Semua ini tidak akan dipahami hanya dengan akal tanpa iman. Keimanan akan cukup
membawa seseorang kepada keselamatan, namun akal tanpa iman akan membuat banyak
orang tersesat.
Islam
tidak dibangun di atas akal. Melainkan ia terbangun di atas pondasi Iman. Ia juga tidak dibangun di atas pertimbangan logika.

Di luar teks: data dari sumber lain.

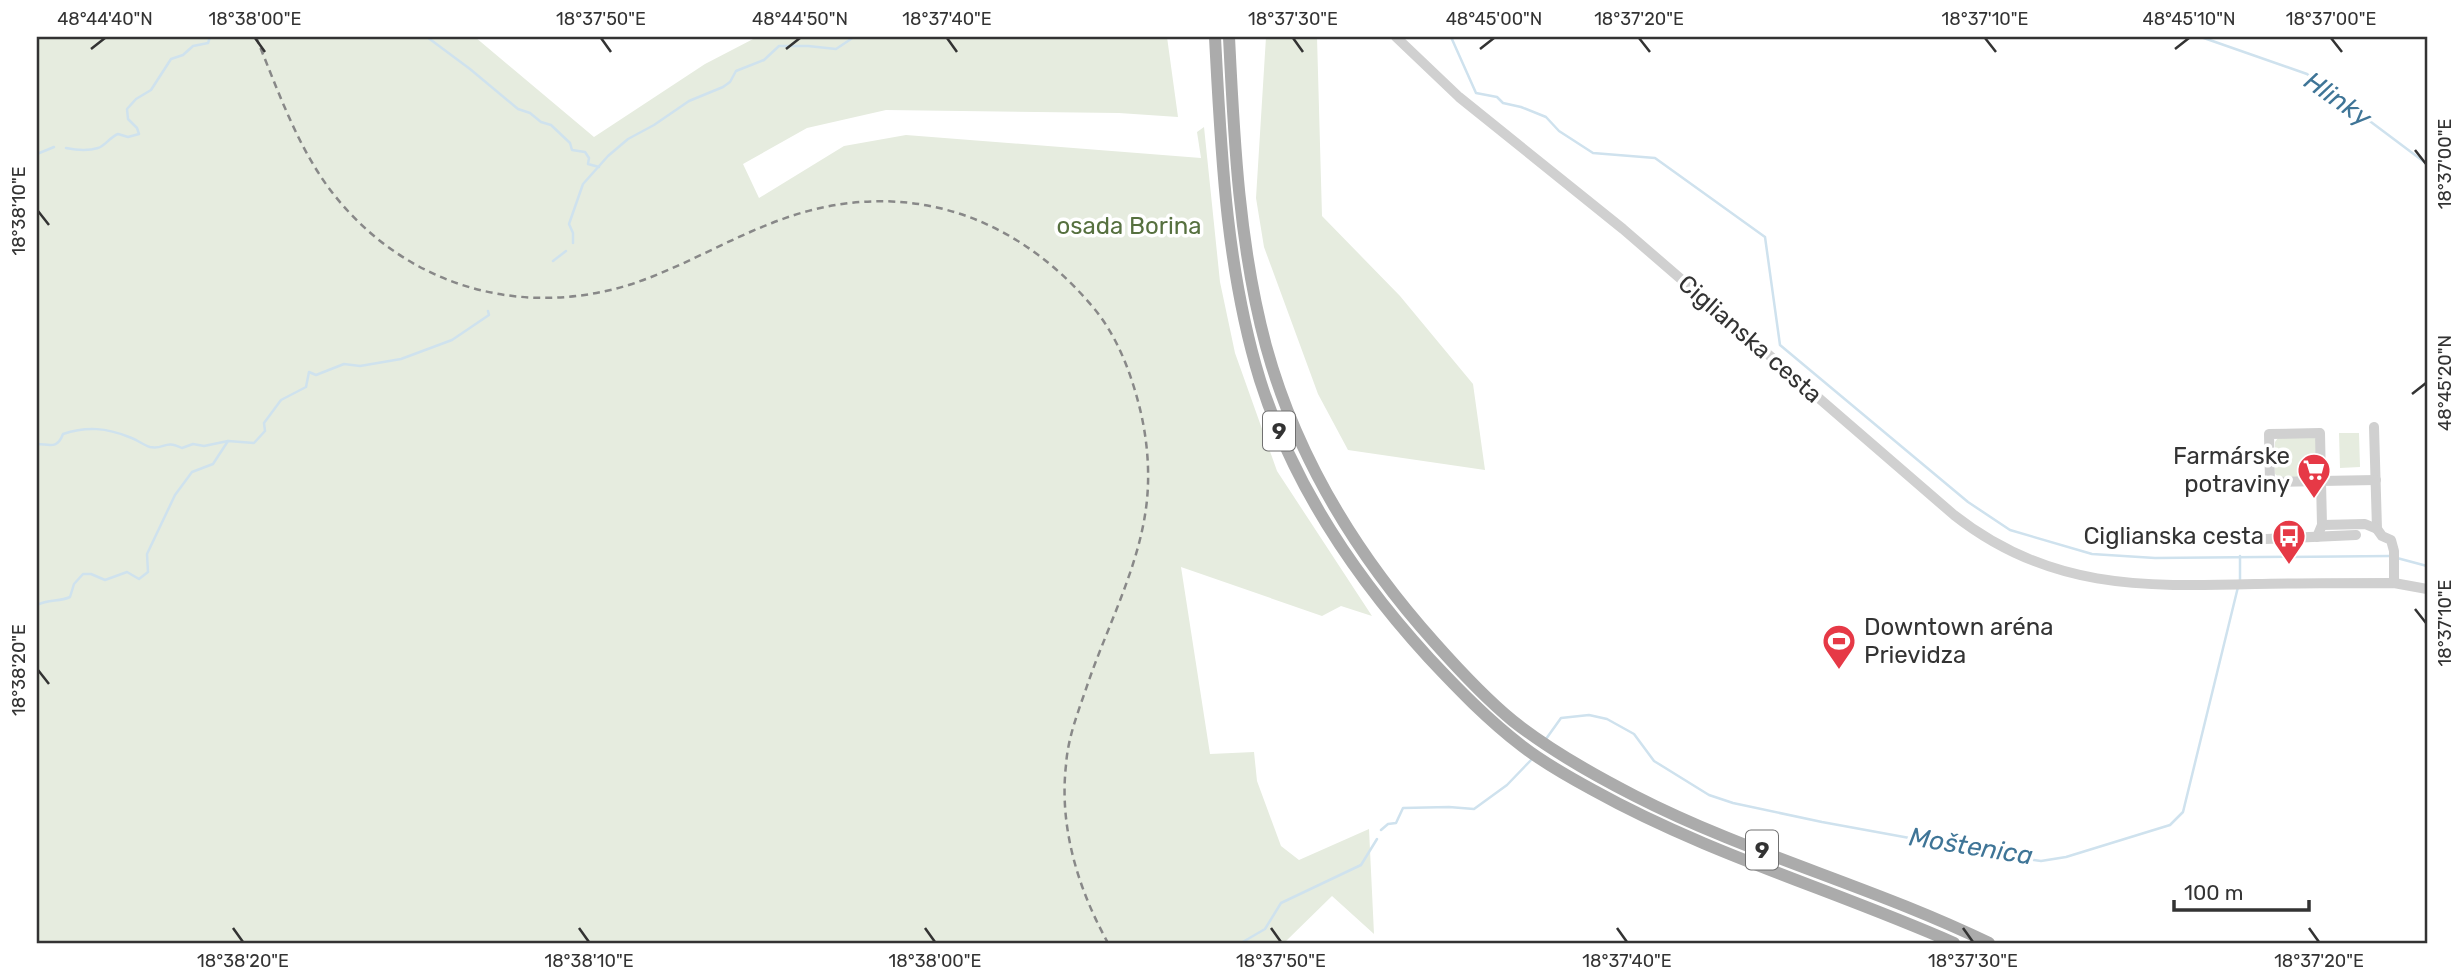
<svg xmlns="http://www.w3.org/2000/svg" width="2464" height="980" font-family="Rubik,sans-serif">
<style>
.green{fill:#e6ecdf}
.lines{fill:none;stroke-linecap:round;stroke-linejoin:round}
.stream{stroke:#cfe2ee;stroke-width:2.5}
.minor{stroke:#d0d0d0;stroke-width:10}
.major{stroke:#ababab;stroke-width:12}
.rail{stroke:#888;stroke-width:2.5;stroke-dasharray:7 5;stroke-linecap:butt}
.ticks{fill:none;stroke:#333;stroke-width:2.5}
.labels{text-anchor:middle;stroke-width:7;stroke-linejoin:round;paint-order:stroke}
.shield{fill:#fff;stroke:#707070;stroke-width:2}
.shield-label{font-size:23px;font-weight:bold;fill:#333}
.park-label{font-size:24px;fill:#56703f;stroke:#fff}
.street-label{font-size:24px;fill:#333;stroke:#fff}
.poi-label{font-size:24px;fill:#333;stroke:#fff;text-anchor:end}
.water-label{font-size:26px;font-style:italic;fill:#3f7597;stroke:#fff}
.neatline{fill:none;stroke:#333;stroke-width:2.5}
.ticks-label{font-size:18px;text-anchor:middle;fill:#333}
</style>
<rect width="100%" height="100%" fill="#fff"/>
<g class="green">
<polygon points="37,37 475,37 594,137 705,64 757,37 1167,37 1178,117 1119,113 886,110 807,128 743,164 759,198 844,146 906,135 1201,158 1197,132 1204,127 1220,282 1235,353 1277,471 1372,616 1341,606 1322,616 1181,567 1210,754 1254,752 1257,781 1281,846 1299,860 1369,829 1374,934 1332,896 1284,943 37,943"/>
<polygon points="1266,37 1317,37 1322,216 1400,296 1473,384 1485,470 1348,450 1318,394 1264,247 1256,198"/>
<polygon points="2339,433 2359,433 2360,467 2340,468"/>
<polygon points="2314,437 2317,441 2317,473 2313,478 2280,478 2275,474 2275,442 2278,438"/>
</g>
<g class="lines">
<g class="stream">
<polyline points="427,37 470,69 518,109 530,113 541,122 551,125 570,143 572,150 585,152 589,158 588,164 599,167"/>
<polyline points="1451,37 1476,93 1497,97 1503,103 1521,107 1546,117 1559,131 1593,153 1655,158 1765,237 1780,345 1968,502 2010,530 2092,554 2155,558 2390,556"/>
<polyline points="2201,37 2307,74 2427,164"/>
<path d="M66,148C76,150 88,151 98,148C105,146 110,137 118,134L128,137L139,134L137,128L128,119L127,109L136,99L151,90L171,59L183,55L193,46L208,43L210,37"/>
<polyline points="37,154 54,147"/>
<polyline points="573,243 573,233 569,224 583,184 608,156 628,139 654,125 689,101 723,87 730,82 736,71 764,60 779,46 808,46 836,49 854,37"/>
<polyline points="553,261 566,251"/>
<path d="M37,444C49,444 57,450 63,434C87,426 107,428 129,437C136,439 143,445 150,447C165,450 164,439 182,448L193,444L204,446L228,441"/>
<polyline points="2397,558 2427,566"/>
<polyline points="2240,581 2240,556"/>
<path d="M37,605C49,599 59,602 70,597L74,584L83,574H91L105,580L127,572L139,579L148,572L147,554L175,495L192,472L213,464L228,441L254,443L265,431L264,423L281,400L306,387L309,372L316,375L344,364L360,366L401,359L452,340L489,315L488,311"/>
<polyline points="1546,739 1561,718 1589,715 1607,719 1634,734 1654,761 1709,795 1733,803 1822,822 2019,858 2041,861 2066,857 2170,825 2183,812 2238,587"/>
<polyline points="1381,830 1388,824 1396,823 1403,808 1449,807 1474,809 1507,785 1532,759"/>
<polyline points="1241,943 1265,929 1281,903 1361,865 1377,839"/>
</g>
<g class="minor">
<path d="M1396,37L1459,97L1623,229L1954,515C2048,589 2141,587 2255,584C2301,583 2348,583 2394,583L2427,589"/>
<polyline points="2374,427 2377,529 2382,536 2391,540 2394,551 2394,583"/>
<polyline points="2322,525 2365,524 2377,529"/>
<polyline points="2317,537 2322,525 2321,481 2270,482 2269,434 2320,433 2321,481 2376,480"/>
<polyline points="2244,540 2356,535"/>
</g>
<g class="major">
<path d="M1215,37C1221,152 1226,269 1260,380C1293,485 1355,577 1429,658C1458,689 1488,720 1522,746C1544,763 1569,777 1593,790C1708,854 1834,890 1954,943"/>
<path d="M1229,37C1234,140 1239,246 1266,346C1297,459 1357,556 1435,643C1459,670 1485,698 1513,721C1551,751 1592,774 1635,796C1748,854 1874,887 1989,943"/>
</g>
<g class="rail">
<path d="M256,37C278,90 298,150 335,196C408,287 522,319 632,284C680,268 725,241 772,223C893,175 1009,208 1092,306C1116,334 1130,370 1139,405C1148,440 1151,479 1145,515C1136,572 1107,628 1088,683C1079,710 1068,736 1066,765C1059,827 1078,889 1108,943"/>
<polyline points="1697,943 1699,943"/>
</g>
</g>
<path class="ticks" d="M255,38L265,52M601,38L611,52M947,38L957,52M1293,38L1303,52M1639,38L1650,52M1985,38L1996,52M2331,38L2342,52M91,49L105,38M786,49L800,38M1480,49L1494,38M2175,49L2189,38M2415,150L2426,164M38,211L49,225M2412,394L2426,383M2415,609L2426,623M38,670L49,684M233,928L243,942M579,928L589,942M925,928L935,942M1271,928L1281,942M1617,928L1627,942M1963,928L1973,942M2309,928L2319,942"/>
<defs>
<symbol id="supermarket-pin" viewBox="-11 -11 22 30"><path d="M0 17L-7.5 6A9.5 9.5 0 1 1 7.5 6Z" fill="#e63946" stroke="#fff"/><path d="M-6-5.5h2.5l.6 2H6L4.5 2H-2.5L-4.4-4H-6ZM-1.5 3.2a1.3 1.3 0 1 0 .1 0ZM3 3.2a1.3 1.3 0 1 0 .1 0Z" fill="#fff"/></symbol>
<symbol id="bus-pin" viewBox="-11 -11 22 30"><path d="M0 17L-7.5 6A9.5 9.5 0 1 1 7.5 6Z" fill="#e63946" stroke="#fff"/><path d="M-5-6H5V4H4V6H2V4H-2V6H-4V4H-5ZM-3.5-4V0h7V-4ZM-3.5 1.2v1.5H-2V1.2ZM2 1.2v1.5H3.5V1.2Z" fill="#fff"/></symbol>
<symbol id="stadium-pin" viewBox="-11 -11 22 30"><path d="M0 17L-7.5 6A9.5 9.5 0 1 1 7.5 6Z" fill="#e63946" stroke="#fff"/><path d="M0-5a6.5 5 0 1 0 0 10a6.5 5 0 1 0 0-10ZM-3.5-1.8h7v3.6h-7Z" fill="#fff"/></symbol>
</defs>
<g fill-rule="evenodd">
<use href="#supermarket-pin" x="2295" y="451" width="38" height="52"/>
<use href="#bus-pin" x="2270" y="517" width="38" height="52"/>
<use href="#stadium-pin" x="1820" y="622" width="38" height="52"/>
</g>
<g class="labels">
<g class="shield">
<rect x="1263" y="411.5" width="32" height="39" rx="5"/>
<rect x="1746" y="830.5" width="32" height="39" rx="5"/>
</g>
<g class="shield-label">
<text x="1279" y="439">9</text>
<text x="1762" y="858">9</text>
</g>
<g class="park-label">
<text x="1129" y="234">osada Borina</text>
</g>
<g class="street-label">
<text transform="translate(1750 339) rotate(41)" y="8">Ciglianska cesta</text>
</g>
<g class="poi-label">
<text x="2290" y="464">Farmárske<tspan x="2290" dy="28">potraviny</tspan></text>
<text x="2264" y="544">Ciglianska cesta</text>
<text x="1864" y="635" text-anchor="start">Downtown aréna<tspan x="1864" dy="28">Prievidza</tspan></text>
</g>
<g class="water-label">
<text transform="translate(2338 99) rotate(35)" y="9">Hlinky</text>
<text transform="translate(1971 846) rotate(9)" y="9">Moštenica</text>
</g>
</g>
<rect width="2464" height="980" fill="none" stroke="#ffffff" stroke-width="77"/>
<path d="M2174 900v10h135v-10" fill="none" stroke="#333333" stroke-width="3.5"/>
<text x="2184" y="900" font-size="21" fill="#333333" stroke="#ffffff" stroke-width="5" paint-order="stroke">100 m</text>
<rect x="38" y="38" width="2388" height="904" class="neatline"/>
<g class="ticks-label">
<text x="105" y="25">48°44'40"N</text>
<text x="255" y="25">18°38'00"E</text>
<text x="601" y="25">18°37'50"E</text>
<text x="800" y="25">48°44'50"N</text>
<text x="947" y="25">18°37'40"E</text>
<text x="1293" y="25">18°37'30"E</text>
<text x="1494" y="25">48°45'00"N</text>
<text x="1639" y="25">18°37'20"E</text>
<text x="1985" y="25">18°37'10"E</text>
<text x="2189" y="25">48°45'10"N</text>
<text x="2331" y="25">18°37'00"E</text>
<text transform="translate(2445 164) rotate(-90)" y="6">18°37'00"E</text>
<text transform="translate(19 211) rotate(-90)" y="6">18°38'10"E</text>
<text transform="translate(2445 383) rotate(-90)" y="6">48°45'20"N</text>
<text transform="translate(2445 623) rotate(-90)" y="6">18°37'10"E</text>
<text transform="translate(19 670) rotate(-90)" y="6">18°38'20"E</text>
<text x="243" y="967">18°38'20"E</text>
<text x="589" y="967">18°38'10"E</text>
<text x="935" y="967">18°38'00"E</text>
<text x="1281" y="967">18°37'50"E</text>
<text x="1627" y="967">18°37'40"E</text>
<text x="1973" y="967">18°37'30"E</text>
<text x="2319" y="967">18°37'20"E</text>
</g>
</svg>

Melainkan berdiri tegak di atas Risalah yang di bawa oleh Rasulullah r. Risalah tersebut adalah
wahyu yang berasal dari Dzat Pencipta manusia yang mengetahui
seluk-beluk dan kemaslahatan manusia. Dalam sebuah hadits, Rasulullah r menegaskan hal ini dengan
sabdanya :
(( لَا يُؤْمِنُ أَحَدُكُمْ حَتَّى يَكُوْنَ
هَوَاهُ تَبَعًا لِمَا جِئْتُ بِهِ )) حديث حسن صحيح
"Tidaklah
beriman seorang diantara kamu hingga
nafsunya tunduk terhadap risalah yang aku bawa".
(Hadits hasan shahih- hadits ke 41 dalam Al Arba'in An Nawawiyah dari ‘Amr bin ‘Ash ra)
Berdasarkan hadits
ini dapat di pahami bahwa "Bahasa Iman" hanya akan dipahami
oleh mereka yang memiliki ketundukan penuh kepada Risalah Islam. Selagi hukum tersebut
berasal
dari Al Qur'an atau Hadits (yang boleh dijadikan hujjah) ia tidak akan
menolaknya, meskipun saat itu mungkin ia belum dapat menerima atau
memahami secara logika dan akalnya.
Bahasa inilah yang
ditunjukkan oleh Abu Bakar As Shiddiq ra dalam peristiwa Isra
dan Mi'raj. Katika banyak kaum Quraisy menepukkan kedua tangan dan memegang
kepala sebagai tanda tidak percaya dan merasa heran, maka Abu Bakar berkata dengan kalimat
yang tegas : "Jika ia (Rasulullah r)
benar-benar mengatakannya (Isra dan Mikraj) maka aku
percaya". Ketika dikatakan kepadanya: "Bagaimana engkau
membenarkannya, sementara ia mengaku tadi malam pergi ke Baitul Maqdis dan dia
sudah kembali lagi sebelum shubuh ?". Abu Bakar menjawab : " Ya aku
percaya, bahkan aku akan membenarkannya meskipun lebih hebat dari itu ".
(diriwayatkan oleh Al Hakim dalam Al Mustadrak).
Inilah juga yang ditegaskan Ali ra dalam
ungkapannya :
((لَوْ
كَانَ الدِّينُ بِالرَّأيِ لَكَانَ أّسْفَلَ الخُفِّ أَوْلَى بِالْمَسْحِ مِنْ أَعْلَاهُ))
رواه أبو داود (162) وإسناده صحيح.
"Seandainya
agama (syari'at) itu berasaskan kepada akal, niscaya bagian bawah Khuff (sepatu yang menutupi hinga mata
kaki) lebih utama
untuk diusap berbanding bagian atasnya" (Riwayat Abu Dawud dengan sanad shahih).